Excerpt:
▼

On Smug Mothers And Their Perfect Newborns

By Guerrillamom @mariaguido
Week 1 of parenting a newborn:
Baby is awesome and I'm starting to understand all of those smug mothers who say that parenting a newborn isn't hard at all. This is pretty much a cinch - except that she wants the boob every two hours. She doesn't cry, or whine - or act with a sense of general malaise at all times like my first infant did.
This has absolutely nothing to do with me. This little girl is just chill. Super chill. I'm beginning to realize that nothing we do really matters at all (barring abuse, neglect or emotional torment). These children are just who they are and we all need to get over ourselves and stop obsessing about doing everything perfectly all the time. We still don't know how much all of this "uber-concerned" parenting is actually fucking up our kids. We'll know in a few decades when our children are in therapy blaming us for crippling them and leaving them in a permanent state of arrested development.

▲

Task A:
Please answer these questions about the post on smug mothers and newborns:
(i) How often does the baby want to nurse?
(ii) What three exceptions does the writer give in parentheses to the idea that nothing parents do really matters?
(iii) When does the writer say we will know whether "uber-concerned" parenting is harming kids?
Task B: Carry on the post about smug mothers and their newborns, starting right after its final sentence.

Extracted material:
▼

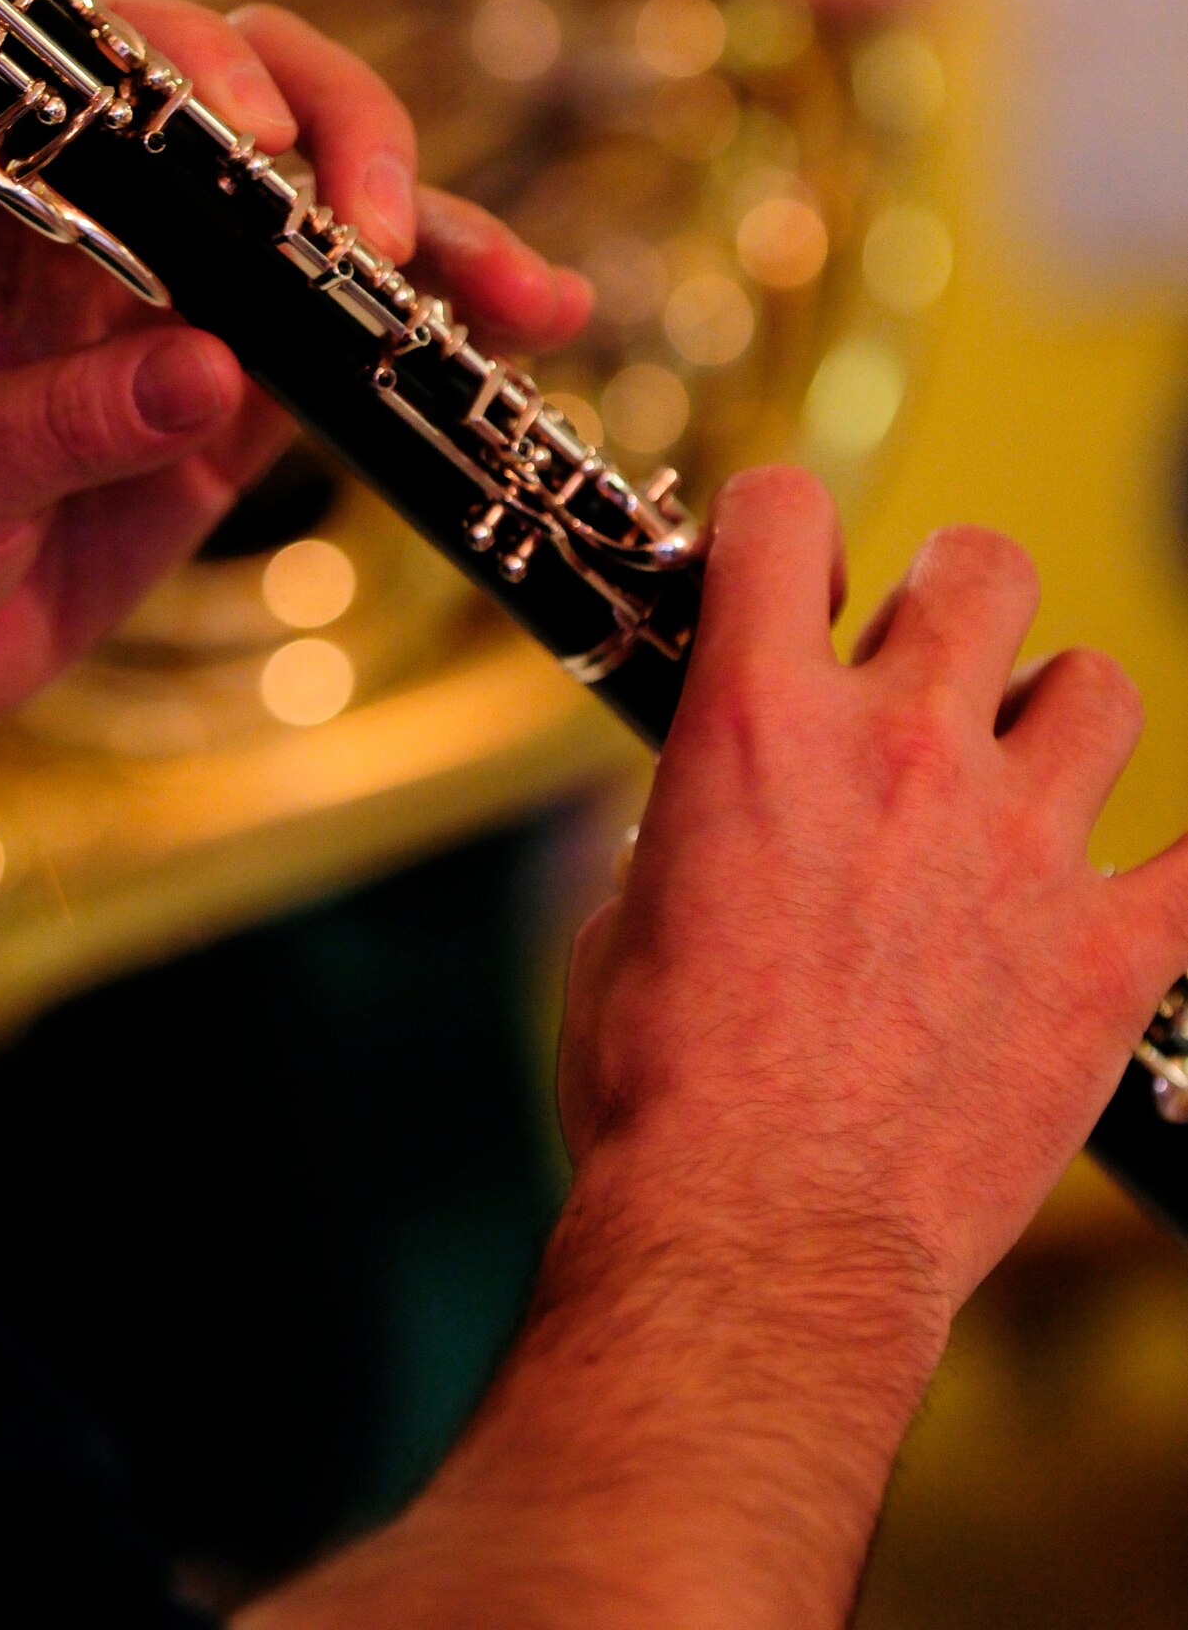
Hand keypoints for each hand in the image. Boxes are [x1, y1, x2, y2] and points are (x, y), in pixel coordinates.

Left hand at [0, 0, 589, 733]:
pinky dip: (444, 339)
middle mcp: (106, 220)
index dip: (192, 66)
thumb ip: (56, 422)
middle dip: (349, 138)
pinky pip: (358, 342)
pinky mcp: (246, 394)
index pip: (106, 66)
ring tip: (527, 296)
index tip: (255, 141)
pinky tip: (528, 333)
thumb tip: (212, 369)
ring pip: (334, 222)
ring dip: (440, 241)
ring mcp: (190, 302)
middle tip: (388, 234)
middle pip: (257, 104)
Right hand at [561, 466, 1183, 1317]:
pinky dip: (1187, 864)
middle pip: (979, 569)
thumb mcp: (624, 916)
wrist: (754, 1237)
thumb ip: (689, 825)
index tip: (792, 569)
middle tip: (925, 660)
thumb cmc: (660, 1089)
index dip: (786, 525)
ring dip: (1058, 718)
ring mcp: (1018, 843)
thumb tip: (718, 812)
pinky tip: (1157, 878)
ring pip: (1103, 689)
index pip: (781, 518)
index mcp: (756, 722)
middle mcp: (899, 750)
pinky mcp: (1108, 953)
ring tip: (1023, 780)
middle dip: (950, 596)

▲

Task answer A:
(i) Every two hours.
(ii) Abuse, neglect or emotional torment.
(iii) In a few decades.

Task answer B:
I was a latch-key kid and I learned independence and how to let myself into the house and make a peanut butter and jelly sandwich when I was five. Although I know all of the independence I had as a child made me the person I am today - I still cut my son's food into ridiculously small pieces and wince when he looks like he's going to fall.
I poured myself a cup of coffee yesterday, sat down for approximately 20 seconds and fell asleep with the full cup in my hands. So yeah - parenting a newborn is a cinch.